• WORK TO BE COMPLETED: Please render the data below as a JSON list of strings, one string per line, leaving out blank lines.

• GIVEN ENTRIES:
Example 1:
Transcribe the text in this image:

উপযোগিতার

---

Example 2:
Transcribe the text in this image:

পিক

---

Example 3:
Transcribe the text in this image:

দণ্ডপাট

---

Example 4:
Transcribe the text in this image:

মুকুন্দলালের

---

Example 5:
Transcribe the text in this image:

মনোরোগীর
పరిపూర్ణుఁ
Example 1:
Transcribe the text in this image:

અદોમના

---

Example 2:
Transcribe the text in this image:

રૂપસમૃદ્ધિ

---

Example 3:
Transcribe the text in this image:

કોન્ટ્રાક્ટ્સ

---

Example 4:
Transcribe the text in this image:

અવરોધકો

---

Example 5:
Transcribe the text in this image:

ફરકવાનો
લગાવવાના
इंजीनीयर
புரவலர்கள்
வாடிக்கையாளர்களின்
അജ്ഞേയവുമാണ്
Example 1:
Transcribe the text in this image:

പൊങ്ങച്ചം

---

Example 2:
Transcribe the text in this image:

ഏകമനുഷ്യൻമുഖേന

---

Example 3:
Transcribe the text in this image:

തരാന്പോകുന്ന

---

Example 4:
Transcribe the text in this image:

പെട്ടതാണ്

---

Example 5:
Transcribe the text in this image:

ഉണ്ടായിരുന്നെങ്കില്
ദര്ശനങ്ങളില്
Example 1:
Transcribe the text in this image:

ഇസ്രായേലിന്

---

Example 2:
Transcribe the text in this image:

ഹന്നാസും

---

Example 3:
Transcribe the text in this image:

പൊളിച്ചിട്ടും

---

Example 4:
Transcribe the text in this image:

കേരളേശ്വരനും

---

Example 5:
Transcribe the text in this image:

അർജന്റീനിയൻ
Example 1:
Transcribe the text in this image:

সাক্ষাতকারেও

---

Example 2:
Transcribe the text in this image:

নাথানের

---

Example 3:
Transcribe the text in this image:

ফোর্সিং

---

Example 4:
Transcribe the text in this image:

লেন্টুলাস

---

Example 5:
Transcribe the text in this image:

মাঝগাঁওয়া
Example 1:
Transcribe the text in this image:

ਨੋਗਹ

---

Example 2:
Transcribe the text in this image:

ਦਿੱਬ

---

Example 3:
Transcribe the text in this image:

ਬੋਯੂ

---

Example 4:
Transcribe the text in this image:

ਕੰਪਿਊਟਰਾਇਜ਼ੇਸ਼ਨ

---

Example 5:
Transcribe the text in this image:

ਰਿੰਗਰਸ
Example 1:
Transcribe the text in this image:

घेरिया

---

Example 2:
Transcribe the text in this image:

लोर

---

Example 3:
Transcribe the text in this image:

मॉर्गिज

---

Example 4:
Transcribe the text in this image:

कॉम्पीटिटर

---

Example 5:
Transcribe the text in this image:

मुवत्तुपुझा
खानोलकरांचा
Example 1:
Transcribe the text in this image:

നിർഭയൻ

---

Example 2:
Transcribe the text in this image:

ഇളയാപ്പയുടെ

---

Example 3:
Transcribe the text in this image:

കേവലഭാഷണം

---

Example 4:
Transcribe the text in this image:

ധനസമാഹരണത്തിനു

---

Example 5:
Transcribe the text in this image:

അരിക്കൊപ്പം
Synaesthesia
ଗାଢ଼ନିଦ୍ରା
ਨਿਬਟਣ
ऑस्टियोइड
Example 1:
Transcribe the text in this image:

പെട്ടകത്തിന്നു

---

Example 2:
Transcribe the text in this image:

• SOLUTION TO THE EXERCISE:
[
  "Example 1:",
  "Transcribe the text in this image:",
  "উপযোগিতার",
  "---",
  "Example 2:",
  "Transcribe the text in this image:",
  "পিক",
  "---",
  "Example 3:",
  "Transcribe the text in this image:",
  "দণ্ডপাট",
  "---",
  "Example 4:",
  "Transcribe the text in this image:",
  "মুকুন্দলালের",
  "---",
  "Example 5:",
  "Transcribe the text in this image:",
  "মনোরোগীর",
  "పరిపూర్ణుఁ",
  "Example 1:",
  "Transcribe the text in this image:",
  "અદોમના",
  "---",
  "Example 2:",
  "Transcribe the text in this image:",
  "રૂપસમૃદ્ધિ",
  "---",
  "Example 3:",
  "Transcribe the text in this image:",
  "કોન્ટ્રાક્ટ્સ",
  "---",
  "Example 4:",
  "Transcribe the text in this image:",
  "અવરોધકો",
  "---",
  "Example 5:",
  "Transcribe the text in this image:",
  "ફરકવાનો",
  "લગાવવાના",
  "इंजीनीयर",
  "புரவலர்கள்",
  "வாடிக்கையாளர்களின்",
  "അജ്ഞേയവുമാണ്",
  "Example 1:",
  "Transcribe the text in this image:",
  "പൊങ്ങച്ചം",
  "---",
  "Example 2:",
  "Transcribe the text in this image:",
  "ഏകമനുഷ്യൻമുഖേന",
  "---",
  "Example 3:",
  "Transcribe the text in this image:",
  "തരാന്പോകുന്ന",
  "---",
  "Example 4:",
  "Transcribe the text in this image:",
  "പെട്ടതാണ്",
  "---",
  "Example 5:",
  "Transcribe the text in this image:",
  "ഉണ്ടായിരുന്നെങ്കില്",
  "ദര്ശനങ്ങളില്",
  "Example 1:",
  "Transcribe the text in this image:",
  "ഇസ്രായേലിന്",
  "---",
  "Example 2:",
  "Transcribe the text in this image:",
  "ഹന്നാസും",
  "---",
  "Example 3:",
  "Transcribe the text in this image:",
  "പൊളിച്ചിട്ടും",
  "---",
  "Example 4:",
  "Transcribe the text in this image:",
  "കേരളേശ്വരനും",
  "---",
  "Example 5:",
  "Transcribe the text in this image:",
  "അർജന്റീനിയൻ",
  "Example 1:",
  "Transcribe the text in this image:",
  "সাক্ষাতকারেও",
  "---",
  "Example 2:",
  "Transcribe the text in this image:",
  "নাথানের",
  "---",
  "Example 3:",
  "Transcribe the text in this image:",
  "ফোর্সিং",
  "---",
  "Example 4:",
  "Transcribe the text in this image:",
  "লেন্টুলাস",
  "---",
  "Example 5:",
  "Transcribe the text in this image:",
  "মাঝগাঁওয়া",
  "Example 1:",
  "Transcribe the text in this image:",
  "ਨੋਗਹ",
  "---",
  "Example 2:",
  "Transcribe the text in this image:",
  "ਦਿੱਬ",
  "---",
  "Example 3:",
  "Transcribe the text in this image:",
  "ਬੋਯੂ",
  "---",
  "Example 4:",
  "Transcribe the text in this image:",
  "ਕੰਪਿਊਟਰਾਇਜ਼ੇਸ਼ਨ",
  "---",
  "Example 5:",
  "Transcribe the text in this image:",
  "ਰਿੰਗਰਸ",
  "Example 1:",
  "Transcribe the text in this image:",
  "घेरिया",
  "---",
  "Example 2:",
  "Transcribe the text in this image:",
  "लोर",
  "---",
  "Example 3:",
  "Transcribe the text in this image:",
  "मॉर्गिज",
  "---",
  "Example 4:",
  "Transcribe the text in this image:",
  "कॉम्पीटिटर",
  "---",
  "Example 5:",
  "Transcribe the text in this image:",
  "मुवत्तुपुझा",
  "खानोलकरांचा",
  "Example 1:",
  "Transcribe the text in this image:",
  "നിർഭയൻ",
  "---",
  "Example 2:",
  "Transcribe the text in this image:",
  "ഇളയാപ്പയുടെ",
  "---",
  "Example 3:",
  "Transcribe the text in this image:",
  "കേവലഭാഷണം",
  "---",
  "Example 4:",
  "Transcribe the text in this image:",
  "ധനസമാഹരണത്തിനു",
  "---",
  "Example 5:",
  "Transcribe the text in this image:",
  "അരിക്കൊപ്പം",
  "Synaesthesia",
  "ଗାଢ଼ନିଦ୍ରା",
  "ਨਿਬਟਣ",
  "ऑस्टियोइड",
  "Example 1:",
  "Transcribe the text in this image:",
  "പെട്ടകത്തിന്നു",
  "---",
  "Example 2:",
  "Transcribe the text in this image:"
]